Job Description:-
Design and implement data pipelines and ETL/ELT workflows using Databricks notebooks (PySpark/Scala) and AWS services (S3, Glue, Lambda, Redshift, etc.).
Develop scalable and reusable components for data ingestion, transformation, and validation.
Optimize Spark jobs for performance, scalability, and cost-efficiency on Databricks.
Integrate with AWS ecosystem components such as S3, Glue Catalog, IAM, CloudWatch, and others.
Build and maintain Delta Lake tables, streaming jobs, and time-based window aggregations.
Work with data analysts, data scientists, and business stakeholders to support analytics and ML workloads.
Collaborate with DevOps and cloud engineering teams to automate deployments using CI/CD pipelines.
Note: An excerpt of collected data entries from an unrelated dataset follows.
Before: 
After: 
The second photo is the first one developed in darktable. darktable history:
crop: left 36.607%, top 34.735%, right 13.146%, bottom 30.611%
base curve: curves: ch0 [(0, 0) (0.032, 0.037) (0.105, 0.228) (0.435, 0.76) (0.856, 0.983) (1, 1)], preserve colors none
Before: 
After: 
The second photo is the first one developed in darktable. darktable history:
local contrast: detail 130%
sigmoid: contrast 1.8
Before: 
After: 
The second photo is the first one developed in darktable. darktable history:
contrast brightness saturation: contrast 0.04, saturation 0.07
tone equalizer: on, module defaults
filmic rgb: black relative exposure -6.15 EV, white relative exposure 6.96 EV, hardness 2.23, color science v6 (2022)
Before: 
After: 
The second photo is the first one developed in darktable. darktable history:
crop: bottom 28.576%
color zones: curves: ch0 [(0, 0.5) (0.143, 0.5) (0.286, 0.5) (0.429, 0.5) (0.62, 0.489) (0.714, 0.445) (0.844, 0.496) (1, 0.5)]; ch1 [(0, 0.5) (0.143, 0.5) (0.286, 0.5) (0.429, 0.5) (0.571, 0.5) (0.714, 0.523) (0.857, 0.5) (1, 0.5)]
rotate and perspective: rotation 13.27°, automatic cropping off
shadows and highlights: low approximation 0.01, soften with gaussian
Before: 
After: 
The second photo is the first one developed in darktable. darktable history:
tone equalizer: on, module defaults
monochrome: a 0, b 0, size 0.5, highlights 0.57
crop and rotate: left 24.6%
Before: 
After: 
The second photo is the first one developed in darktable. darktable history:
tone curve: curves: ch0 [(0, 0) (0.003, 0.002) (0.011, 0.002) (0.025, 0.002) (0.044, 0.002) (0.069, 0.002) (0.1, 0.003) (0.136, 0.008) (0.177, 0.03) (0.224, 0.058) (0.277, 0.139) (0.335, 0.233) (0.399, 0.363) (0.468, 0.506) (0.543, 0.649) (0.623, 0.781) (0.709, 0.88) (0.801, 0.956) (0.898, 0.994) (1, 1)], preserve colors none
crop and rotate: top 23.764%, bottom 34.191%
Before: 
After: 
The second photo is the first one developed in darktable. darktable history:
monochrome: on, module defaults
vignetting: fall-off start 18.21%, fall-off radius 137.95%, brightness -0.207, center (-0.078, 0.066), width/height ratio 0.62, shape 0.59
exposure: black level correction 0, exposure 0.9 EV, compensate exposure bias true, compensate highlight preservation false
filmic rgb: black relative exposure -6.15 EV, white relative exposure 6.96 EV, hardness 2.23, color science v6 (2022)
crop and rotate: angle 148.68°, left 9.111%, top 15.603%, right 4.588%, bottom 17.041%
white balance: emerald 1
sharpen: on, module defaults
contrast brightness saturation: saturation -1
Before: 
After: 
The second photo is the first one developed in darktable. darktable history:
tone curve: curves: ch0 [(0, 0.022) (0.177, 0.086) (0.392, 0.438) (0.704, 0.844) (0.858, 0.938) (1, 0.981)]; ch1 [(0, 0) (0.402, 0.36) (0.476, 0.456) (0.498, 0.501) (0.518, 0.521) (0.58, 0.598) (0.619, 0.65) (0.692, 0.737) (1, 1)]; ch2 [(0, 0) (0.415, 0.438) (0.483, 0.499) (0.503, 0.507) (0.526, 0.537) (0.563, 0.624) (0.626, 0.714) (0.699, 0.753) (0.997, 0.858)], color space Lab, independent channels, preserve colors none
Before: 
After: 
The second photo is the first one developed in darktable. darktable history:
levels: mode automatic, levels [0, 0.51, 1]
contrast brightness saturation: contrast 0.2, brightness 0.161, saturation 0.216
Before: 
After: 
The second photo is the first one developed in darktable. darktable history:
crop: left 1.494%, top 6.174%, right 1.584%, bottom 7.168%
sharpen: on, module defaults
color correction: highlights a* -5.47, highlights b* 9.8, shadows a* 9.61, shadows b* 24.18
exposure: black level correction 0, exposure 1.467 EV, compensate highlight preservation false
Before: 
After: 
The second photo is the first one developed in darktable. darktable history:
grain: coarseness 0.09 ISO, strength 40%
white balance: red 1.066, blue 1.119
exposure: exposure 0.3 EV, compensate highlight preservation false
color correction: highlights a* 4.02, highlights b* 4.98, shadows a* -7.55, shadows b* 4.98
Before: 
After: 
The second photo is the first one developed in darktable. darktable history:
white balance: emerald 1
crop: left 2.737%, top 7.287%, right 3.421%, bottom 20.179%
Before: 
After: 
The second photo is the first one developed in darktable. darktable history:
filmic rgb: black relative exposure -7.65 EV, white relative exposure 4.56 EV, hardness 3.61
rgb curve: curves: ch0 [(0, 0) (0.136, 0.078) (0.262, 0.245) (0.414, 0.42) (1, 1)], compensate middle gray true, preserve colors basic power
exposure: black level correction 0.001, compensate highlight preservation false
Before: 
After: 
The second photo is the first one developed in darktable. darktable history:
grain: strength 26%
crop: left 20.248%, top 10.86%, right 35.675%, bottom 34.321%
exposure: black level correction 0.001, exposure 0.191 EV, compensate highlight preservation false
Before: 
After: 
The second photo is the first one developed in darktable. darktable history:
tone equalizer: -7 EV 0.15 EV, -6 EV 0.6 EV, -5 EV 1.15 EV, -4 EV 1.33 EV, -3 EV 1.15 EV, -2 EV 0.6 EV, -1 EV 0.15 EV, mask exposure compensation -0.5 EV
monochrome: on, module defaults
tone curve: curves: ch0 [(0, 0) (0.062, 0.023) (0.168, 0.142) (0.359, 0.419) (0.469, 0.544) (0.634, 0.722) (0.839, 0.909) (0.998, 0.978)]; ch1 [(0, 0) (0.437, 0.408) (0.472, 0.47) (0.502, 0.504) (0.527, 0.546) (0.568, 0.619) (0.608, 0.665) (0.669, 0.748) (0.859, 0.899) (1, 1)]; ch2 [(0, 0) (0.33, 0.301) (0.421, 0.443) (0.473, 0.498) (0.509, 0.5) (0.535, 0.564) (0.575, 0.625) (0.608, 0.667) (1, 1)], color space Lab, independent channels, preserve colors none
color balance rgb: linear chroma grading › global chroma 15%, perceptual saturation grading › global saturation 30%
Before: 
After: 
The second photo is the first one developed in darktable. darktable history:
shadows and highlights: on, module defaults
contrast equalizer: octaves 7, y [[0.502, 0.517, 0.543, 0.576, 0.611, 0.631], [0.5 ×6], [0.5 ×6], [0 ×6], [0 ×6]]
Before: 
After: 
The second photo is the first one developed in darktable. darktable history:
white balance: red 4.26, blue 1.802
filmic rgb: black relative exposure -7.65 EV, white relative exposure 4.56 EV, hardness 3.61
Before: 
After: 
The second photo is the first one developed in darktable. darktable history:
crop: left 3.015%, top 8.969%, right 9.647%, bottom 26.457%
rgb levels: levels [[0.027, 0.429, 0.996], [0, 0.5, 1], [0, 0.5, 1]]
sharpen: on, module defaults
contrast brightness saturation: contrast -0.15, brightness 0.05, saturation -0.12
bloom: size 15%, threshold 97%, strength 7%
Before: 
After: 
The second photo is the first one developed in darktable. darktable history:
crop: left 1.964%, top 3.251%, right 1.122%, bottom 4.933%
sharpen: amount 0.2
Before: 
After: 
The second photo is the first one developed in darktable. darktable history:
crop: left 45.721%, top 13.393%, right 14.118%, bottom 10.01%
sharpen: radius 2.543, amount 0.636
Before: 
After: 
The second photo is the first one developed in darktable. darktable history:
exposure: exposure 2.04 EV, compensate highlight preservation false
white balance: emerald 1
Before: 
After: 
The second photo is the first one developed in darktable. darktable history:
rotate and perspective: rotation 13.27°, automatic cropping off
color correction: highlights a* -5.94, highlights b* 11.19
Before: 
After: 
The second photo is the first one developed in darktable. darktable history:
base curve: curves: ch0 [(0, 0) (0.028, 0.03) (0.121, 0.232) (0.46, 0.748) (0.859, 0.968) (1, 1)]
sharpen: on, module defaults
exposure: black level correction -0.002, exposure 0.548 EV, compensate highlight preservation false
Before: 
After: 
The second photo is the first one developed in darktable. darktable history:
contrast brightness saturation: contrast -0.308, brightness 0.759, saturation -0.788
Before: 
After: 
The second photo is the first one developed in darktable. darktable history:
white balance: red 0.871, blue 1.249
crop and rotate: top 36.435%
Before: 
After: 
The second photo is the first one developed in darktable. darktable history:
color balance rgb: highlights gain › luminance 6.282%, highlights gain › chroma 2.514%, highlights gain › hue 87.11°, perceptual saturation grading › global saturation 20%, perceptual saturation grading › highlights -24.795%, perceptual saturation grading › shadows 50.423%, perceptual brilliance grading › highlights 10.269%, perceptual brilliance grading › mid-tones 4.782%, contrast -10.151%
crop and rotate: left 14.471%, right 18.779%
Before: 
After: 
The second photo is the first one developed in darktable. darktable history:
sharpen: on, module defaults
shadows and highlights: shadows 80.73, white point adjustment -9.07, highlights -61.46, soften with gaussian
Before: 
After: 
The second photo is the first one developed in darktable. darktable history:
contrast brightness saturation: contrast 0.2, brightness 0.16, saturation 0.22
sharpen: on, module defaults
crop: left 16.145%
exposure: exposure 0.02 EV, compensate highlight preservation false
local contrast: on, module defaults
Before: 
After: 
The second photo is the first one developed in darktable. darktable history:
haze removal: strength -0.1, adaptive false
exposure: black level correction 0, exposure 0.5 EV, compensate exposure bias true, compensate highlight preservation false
Ensure data governance, quality, lineage, and security compliance across all data pipelines.
3+ years of experience in big data engineering, with at least 1–2 years using Databricks on AWS.
Proficiency in PySpark, Spark SQL, and Delta Lake.
Strong hands-on experience with AWS services such as S3, Glue, Lambda, Athena, EMR, and Redshift.
Familiarity with Databricks Workspaces, Jobs, Clusters, and DBFS.
Experience building streaming and batch pipelines using Spark Structured Streaming or Kafka.
Solid understanding of data modeling, data lakehouse architecture, and performance tuning in distributed systems.
Knowledge of CI/CD pipelines, Git, and Infrastructure as Code (IaC) tools (e.g., Terraform, CloudFormation).
Strong SQL skills and experience working with large-scale datasets.
Any Graduate